◆ Your assignment: In the data that follows, every line containing the word "kibuzzard" should be returned.

The records Start Marker

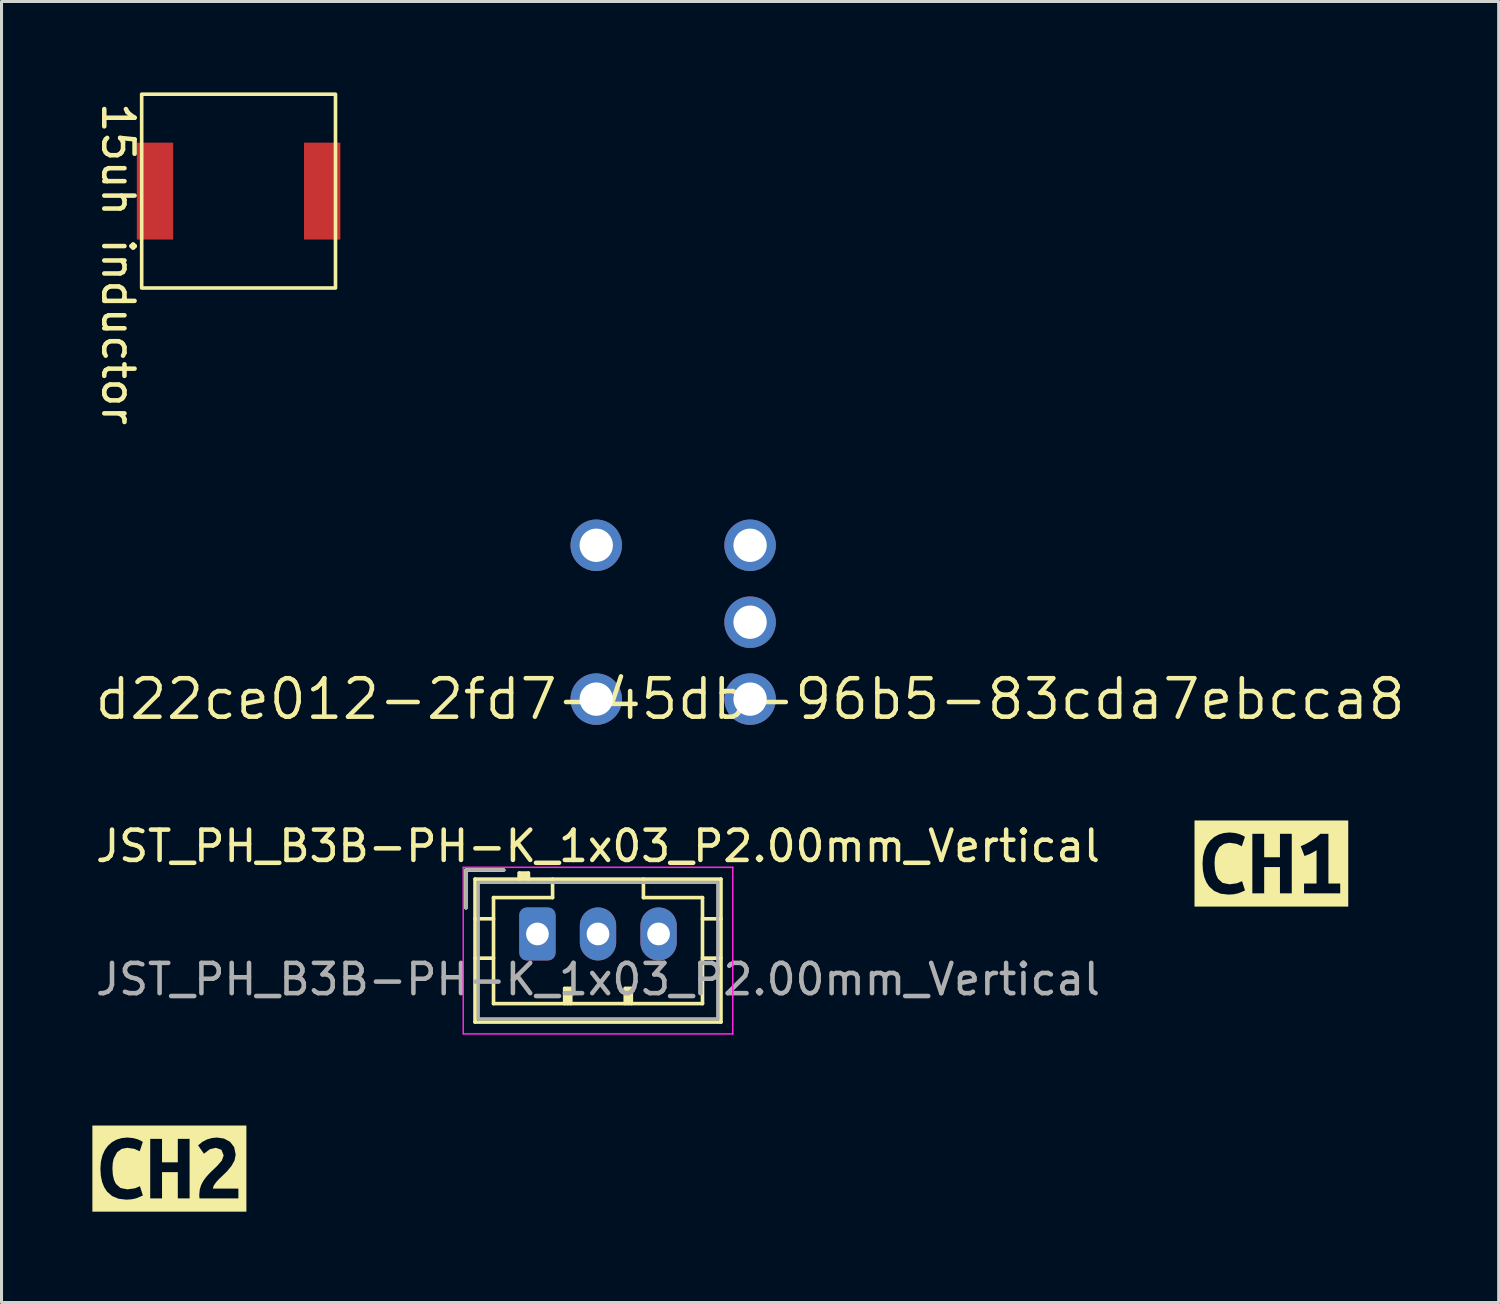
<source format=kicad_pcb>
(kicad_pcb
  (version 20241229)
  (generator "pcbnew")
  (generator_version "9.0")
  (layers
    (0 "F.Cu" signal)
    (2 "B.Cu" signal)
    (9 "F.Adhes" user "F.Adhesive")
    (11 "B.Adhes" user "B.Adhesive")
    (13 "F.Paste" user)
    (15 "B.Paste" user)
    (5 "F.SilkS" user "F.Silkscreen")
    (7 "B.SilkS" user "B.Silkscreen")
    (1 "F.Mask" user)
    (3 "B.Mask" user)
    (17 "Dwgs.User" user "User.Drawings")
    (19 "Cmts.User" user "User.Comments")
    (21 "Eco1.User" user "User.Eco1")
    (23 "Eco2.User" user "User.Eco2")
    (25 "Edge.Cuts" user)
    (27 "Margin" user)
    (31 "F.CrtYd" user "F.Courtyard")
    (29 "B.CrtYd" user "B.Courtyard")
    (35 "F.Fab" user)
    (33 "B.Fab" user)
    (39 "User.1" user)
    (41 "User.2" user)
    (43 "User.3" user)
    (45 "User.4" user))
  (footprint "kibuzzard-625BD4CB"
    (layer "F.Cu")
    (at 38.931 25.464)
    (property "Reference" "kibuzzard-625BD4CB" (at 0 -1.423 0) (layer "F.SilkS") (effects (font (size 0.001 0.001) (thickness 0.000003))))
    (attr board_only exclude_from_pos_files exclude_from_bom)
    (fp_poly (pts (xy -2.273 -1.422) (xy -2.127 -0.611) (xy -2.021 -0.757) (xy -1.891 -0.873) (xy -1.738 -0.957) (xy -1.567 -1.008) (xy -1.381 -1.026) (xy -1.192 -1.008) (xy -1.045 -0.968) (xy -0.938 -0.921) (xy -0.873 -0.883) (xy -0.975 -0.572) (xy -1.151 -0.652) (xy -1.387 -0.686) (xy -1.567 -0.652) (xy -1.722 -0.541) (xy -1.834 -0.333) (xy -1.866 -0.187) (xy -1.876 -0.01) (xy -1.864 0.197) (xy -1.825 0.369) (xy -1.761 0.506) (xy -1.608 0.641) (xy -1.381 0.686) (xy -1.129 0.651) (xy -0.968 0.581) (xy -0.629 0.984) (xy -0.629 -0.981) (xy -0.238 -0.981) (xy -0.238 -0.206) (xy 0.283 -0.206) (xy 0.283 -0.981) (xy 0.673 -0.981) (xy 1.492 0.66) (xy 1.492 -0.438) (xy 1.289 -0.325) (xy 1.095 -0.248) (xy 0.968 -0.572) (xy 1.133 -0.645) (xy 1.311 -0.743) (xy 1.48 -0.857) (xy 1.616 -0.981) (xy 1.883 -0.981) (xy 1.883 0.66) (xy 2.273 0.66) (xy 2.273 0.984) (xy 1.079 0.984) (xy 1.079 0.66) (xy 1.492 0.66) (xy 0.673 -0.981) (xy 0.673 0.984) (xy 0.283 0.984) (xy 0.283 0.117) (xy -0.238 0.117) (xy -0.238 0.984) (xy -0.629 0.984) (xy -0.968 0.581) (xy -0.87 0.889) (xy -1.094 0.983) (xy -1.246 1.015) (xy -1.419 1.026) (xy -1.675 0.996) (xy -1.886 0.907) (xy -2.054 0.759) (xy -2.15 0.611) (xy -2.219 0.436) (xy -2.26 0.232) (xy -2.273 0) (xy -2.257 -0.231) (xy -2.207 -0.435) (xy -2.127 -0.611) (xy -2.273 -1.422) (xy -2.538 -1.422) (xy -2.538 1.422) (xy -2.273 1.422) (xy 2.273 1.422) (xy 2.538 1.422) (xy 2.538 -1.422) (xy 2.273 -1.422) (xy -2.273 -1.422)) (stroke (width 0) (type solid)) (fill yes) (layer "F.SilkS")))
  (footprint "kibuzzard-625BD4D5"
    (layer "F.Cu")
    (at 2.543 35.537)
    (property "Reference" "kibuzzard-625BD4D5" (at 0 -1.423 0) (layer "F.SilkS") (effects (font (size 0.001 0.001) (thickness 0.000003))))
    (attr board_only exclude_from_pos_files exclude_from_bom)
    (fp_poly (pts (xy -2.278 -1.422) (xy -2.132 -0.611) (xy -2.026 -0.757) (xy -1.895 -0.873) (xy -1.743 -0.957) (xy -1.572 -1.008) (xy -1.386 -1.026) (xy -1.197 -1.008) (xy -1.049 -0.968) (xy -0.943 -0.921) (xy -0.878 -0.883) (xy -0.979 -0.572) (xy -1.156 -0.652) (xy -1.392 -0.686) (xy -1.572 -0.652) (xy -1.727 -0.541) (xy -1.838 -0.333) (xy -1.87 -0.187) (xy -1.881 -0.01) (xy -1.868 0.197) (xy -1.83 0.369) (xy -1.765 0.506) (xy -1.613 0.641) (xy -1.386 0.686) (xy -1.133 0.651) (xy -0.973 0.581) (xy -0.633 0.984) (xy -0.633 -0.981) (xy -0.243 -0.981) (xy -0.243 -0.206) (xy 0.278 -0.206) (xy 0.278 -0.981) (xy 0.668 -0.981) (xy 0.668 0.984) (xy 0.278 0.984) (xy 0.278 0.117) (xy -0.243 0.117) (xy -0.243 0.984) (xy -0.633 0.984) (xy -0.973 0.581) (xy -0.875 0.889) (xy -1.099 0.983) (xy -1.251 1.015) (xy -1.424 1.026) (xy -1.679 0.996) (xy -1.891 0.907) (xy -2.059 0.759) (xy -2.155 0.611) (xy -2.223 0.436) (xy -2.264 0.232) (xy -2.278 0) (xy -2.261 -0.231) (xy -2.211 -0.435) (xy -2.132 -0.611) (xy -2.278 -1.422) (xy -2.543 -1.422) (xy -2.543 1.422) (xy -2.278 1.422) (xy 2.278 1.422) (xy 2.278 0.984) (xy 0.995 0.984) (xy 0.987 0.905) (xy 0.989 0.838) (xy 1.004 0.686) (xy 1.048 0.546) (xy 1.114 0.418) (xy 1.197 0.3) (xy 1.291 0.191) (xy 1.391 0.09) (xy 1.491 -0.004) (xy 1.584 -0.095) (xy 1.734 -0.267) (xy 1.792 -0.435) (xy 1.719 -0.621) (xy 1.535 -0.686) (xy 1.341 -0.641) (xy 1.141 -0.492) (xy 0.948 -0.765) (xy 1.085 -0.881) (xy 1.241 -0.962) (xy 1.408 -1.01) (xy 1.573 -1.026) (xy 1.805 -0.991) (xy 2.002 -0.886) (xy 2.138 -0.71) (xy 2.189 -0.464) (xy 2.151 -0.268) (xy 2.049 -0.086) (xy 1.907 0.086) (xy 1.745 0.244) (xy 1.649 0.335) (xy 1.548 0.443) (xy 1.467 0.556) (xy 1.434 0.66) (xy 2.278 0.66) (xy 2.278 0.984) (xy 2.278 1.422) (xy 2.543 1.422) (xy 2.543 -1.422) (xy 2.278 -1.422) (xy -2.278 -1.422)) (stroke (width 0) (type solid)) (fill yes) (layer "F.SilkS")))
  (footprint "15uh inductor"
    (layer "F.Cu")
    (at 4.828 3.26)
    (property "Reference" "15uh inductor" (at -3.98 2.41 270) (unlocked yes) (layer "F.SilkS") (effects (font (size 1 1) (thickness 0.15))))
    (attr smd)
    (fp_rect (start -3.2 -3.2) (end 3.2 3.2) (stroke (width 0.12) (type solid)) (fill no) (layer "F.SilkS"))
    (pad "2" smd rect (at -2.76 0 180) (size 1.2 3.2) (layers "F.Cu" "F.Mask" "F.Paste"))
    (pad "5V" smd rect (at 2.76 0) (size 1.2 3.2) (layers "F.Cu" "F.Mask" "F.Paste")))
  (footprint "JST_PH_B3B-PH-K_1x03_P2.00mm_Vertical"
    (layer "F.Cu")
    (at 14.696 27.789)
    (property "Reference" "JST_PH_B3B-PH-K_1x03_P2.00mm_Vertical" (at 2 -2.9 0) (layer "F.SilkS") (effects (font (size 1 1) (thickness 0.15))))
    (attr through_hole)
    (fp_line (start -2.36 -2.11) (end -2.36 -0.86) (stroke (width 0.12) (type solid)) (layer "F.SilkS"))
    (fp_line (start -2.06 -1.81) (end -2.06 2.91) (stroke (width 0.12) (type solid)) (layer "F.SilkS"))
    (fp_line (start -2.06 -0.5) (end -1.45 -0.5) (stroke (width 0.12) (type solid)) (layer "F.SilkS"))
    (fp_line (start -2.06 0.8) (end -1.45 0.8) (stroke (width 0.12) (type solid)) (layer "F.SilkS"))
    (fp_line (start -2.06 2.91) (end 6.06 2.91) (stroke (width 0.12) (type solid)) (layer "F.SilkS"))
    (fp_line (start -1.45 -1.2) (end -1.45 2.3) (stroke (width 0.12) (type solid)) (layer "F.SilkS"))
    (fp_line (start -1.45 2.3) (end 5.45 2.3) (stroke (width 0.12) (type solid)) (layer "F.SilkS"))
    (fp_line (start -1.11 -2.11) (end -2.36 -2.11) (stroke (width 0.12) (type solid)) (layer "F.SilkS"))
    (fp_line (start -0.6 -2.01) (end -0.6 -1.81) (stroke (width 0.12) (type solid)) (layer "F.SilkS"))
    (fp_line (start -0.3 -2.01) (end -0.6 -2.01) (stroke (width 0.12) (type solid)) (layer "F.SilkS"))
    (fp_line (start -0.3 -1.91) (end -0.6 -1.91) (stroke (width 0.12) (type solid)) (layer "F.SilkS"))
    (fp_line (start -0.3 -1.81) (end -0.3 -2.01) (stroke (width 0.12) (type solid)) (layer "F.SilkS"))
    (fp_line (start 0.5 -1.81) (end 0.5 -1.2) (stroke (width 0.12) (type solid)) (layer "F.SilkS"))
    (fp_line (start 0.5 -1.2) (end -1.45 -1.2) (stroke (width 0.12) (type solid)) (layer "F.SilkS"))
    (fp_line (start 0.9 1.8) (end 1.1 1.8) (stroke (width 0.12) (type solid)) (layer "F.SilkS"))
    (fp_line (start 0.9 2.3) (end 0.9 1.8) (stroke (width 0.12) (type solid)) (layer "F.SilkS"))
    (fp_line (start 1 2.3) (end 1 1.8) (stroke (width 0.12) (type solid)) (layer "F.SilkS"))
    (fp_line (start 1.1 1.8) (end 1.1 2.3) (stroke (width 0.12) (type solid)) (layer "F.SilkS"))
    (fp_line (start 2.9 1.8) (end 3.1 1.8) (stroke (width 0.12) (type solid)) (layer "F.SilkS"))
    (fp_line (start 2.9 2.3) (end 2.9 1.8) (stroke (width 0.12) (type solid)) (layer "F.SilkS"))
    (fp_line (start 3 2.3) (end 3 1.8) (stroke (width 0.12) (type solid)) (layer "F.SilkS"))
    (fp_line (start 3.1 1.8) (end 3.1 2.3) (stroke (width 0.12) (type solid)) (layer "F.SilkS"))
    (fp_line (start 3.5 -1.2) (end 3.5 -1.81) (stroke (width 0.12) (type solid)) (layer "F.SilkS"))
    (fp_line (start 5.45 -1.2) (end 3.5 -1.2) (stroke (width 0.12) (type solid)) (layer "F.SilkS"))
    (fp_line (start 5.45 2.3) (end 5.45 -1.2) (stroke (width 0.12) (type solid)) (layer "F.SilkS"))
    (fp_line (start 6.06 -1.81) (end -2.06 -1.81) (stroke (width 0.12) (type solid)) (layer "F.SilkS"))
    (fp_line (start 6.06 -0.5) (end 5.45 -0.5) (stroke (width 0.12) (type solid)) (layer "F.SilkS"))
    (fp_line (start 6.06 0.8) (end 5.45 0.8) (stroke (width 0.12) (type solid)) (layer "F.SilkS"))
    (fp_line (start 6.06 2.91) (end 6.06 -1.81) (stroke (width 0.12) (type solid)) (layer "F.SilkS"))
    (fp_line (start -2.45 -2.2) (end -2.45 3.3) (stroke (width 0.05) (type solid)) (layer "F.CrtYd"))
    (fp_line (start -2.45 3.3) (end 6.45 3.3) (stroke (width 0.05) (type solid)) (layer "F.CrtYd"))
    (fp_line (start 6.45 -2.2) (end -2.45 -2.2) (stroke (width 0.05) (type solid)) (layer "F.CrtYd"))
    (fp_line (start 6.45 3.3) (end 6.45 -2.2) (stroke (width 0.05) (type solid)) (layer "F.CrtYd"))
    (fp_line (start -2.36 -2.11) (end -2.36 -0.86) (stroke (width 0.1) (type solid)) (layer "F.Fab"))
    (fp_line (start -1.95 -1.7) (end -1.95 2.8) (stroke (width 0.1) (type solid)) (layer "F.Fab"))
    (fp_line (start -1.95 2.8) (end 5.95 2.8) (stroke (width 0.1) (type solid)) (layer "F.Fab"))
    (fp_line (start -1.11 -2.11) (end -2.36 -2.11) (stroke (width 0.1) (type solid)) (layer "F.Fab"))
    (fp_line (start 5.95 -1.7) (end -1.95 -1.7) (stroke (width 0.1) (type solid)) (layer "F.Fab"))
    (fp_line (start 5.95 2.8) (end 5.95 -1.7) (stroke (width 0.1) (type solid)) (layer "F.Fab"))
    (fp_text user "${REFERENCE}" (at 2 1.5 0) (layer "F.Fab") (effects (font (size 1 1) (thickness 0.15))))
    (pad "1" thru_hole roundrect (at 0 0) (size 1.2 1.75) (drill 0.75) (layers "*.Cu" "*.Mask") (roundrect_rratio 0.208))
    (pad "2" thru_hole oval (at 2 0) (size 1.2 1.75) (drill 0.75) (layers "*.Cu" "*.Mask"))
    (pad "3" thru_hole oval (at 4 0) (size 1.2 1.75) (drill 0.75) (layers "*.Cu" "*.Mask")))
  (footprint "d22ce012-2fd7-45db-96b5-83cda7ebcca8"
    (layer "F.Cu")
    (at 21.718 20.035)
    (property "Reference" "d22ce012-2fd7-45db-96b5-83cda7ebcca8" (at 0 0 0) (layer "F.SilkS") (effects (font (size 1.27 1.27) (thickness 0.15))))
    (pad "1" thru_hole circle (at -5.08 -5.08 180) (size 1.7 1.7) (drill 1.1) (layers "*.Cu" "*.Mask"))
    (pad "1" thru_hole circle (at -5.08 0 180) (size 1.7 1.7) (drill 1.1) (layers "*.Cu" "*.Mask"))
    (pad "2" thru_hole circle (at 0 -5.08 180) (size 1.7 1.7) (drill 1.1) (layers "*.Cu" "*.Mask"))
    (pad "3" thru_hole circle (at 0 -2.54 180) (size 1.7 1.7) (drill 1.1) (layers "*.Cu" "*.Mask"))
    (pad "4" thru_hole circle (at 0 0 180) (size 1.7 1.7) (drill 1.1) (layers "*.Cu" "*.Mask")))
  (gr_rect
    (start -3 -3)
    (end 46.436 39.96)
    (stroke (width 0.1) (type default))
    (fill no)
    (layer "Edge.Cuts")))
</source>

The records End Marker

◆ Task response:
  (footprint "kibuzzard-625BD4CB"
    (property "Reference" "kibuzzard-625BD4CB" (at 0 -1.423 0) (layer "F.SilkS") (effects (font (size 0.001 0.001) (thickness 0.000003))))
  (footprint "kibuzzard-625BD4D5"
    (property "Reference" "kibuzzard-625BD4D5" (at 0 -1.423 0) (layer "F.SilkS") (effects (font (size 0.001 0.001) (thickness 0.000003))))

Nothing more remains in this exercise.